Is there a way to connect a battery to my 25 hp yamaha 2 stroke tiller/pullstart??? I am planning on getting a small trolling motor, some lights, and a fw other electronics that I would like to hardwire into my future project skiff and I would like to know if my motor has the capability to charge 1 or 2 batteries so I don't have to manually charge them before each trip. I am decent with marine wiring on larger inboard boats but have no real experience with portable/smaller outboards when it comes to this sort of thing. Just curious so if there is a way please drop some knowledge on me.

thanks

Dave


----------



## Brett (Jul 16, 2008)

More than likely you'll have to add a generator assembly
to the stator plate under the flywheel. Parts diagram here:

http://www.yamaha-motor.com/outboard/parts/home.aspx


----------



## sfsurfr (Mar 16, 2009)

Brett, thank you for the link again!!! You are the man!!! Is this something that I might be able to do myself?

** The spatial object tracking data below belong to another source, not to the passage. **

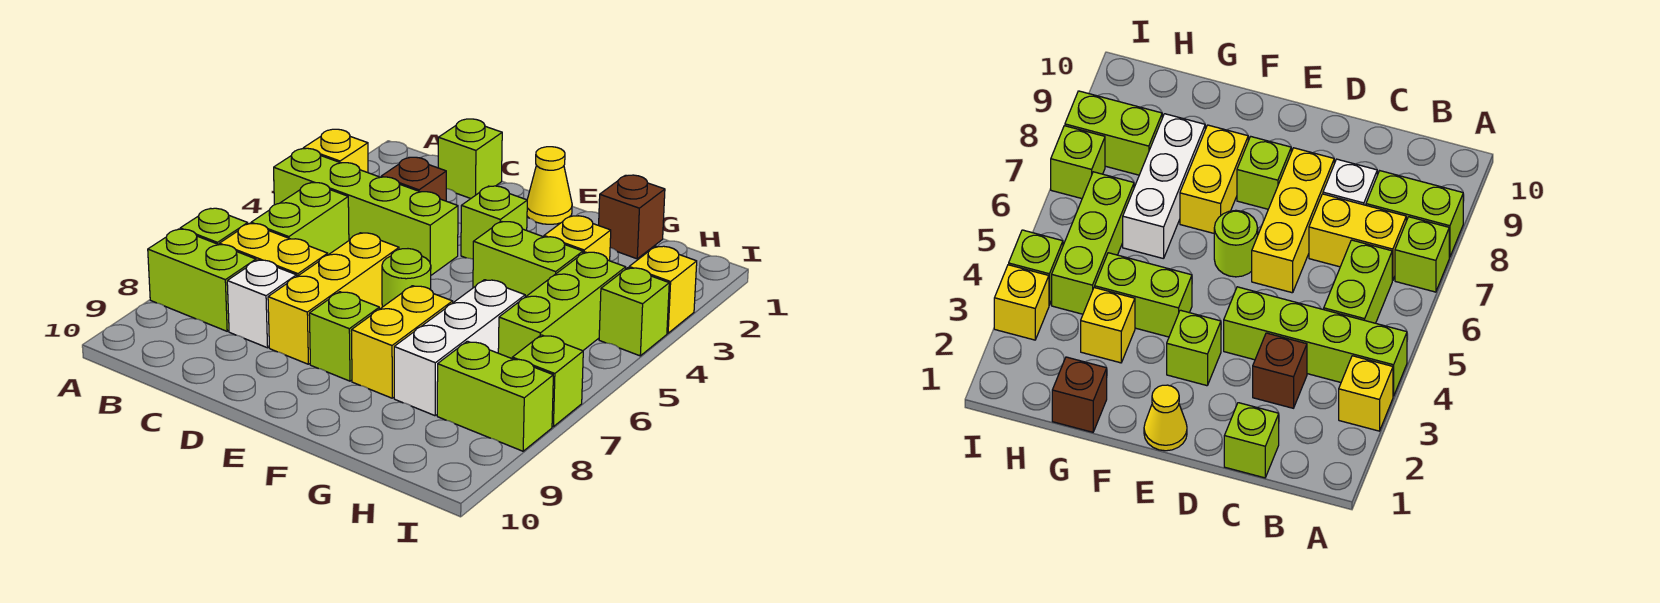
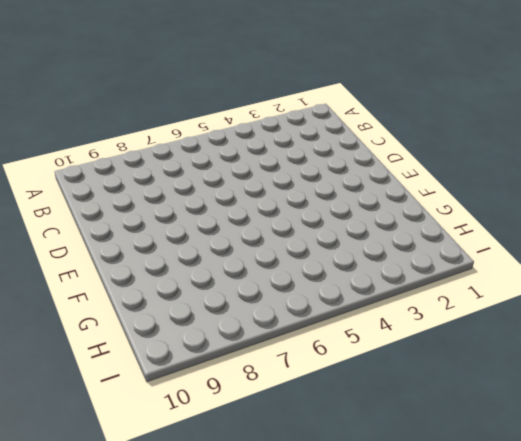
none -> yellow brick A3 level 1
none -> lime brick A4:D4 level 1
none -> lime brick A7 level 1

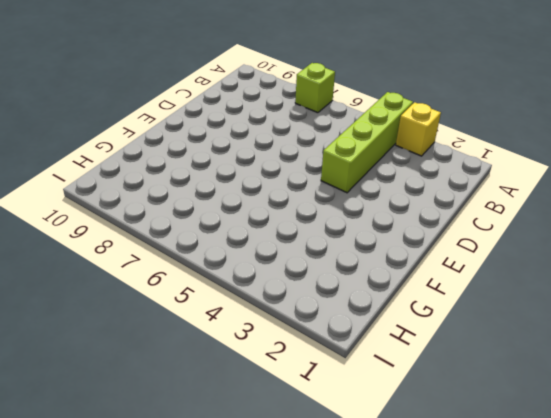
none -> lime brick A8:B8 level 1
none -> lime brick B5:B6 level 1
none -> yellow brick B7:C7 level 1

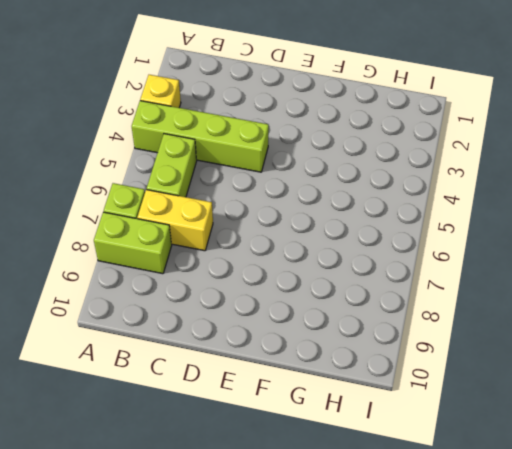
none -> lime brick C1 level 1
none -> brown brick C3 level 1
none -> white brick C8 level 1

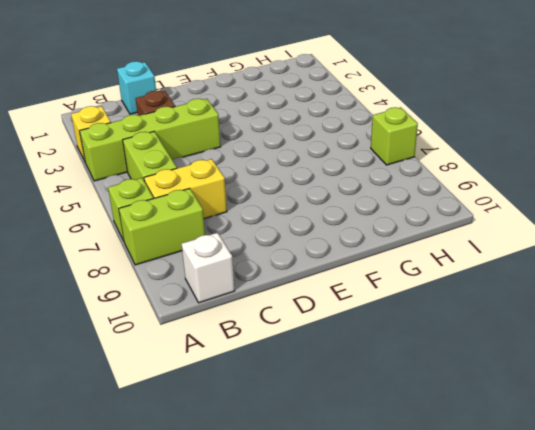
white brick B10 level 1 -> white brick C8 level 1
cyan brick C1 level 1 -> lime brick C1 level 1
none -> yellow brick D6:D8 level 1
none -> yellow cone E1 level 1
none -> lime brick E3 level 1

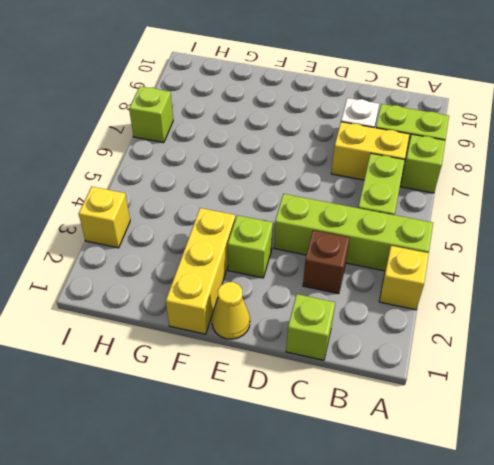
yellow brick F1:F3 level 1 -> yellow brick D6:D8 level 1
none -> lime round brick E6 level 1
none -> lime brick E8 level 1
none -> lime brick F4:G4 level 1

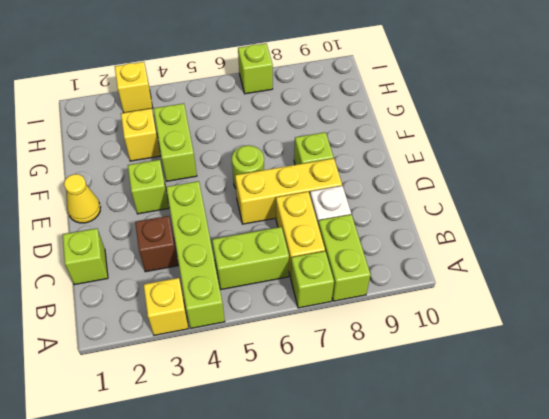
none -> yellow brick F7:F8 level 1
none -> brown brick G1 level 1
none -> white brick G6:G8 level 1

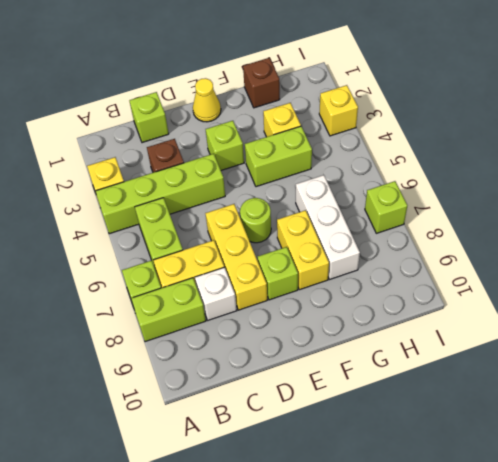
none -> lime brick H4:H6 level 1
none -> lime brick H8:I8 level 1
none -> lime brick I4 level 1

Or... is it really worth going through the trouble? I am gonna look at the motor very closely tomorrow and then I might try to get a price quote for the generator assembly just to get an idea on what it might cost. Thanks for being so helpful, I am still trying to figure all of this small boat stuff out. I like it alot more than dealing with the big boat hassle. Its just so much more enjoyable. 

Dave


----------



## Brett (Jul 16, 2008)

If you decide to do this yourself,
invest in an OEM shop manual for your motor.
It'll has pics and instructions and torque specs for the job.
You'll find yourself using it for any and all repairs
as long as you own the motor. Plus it'll add to the selling price,
when that day arrives...


----------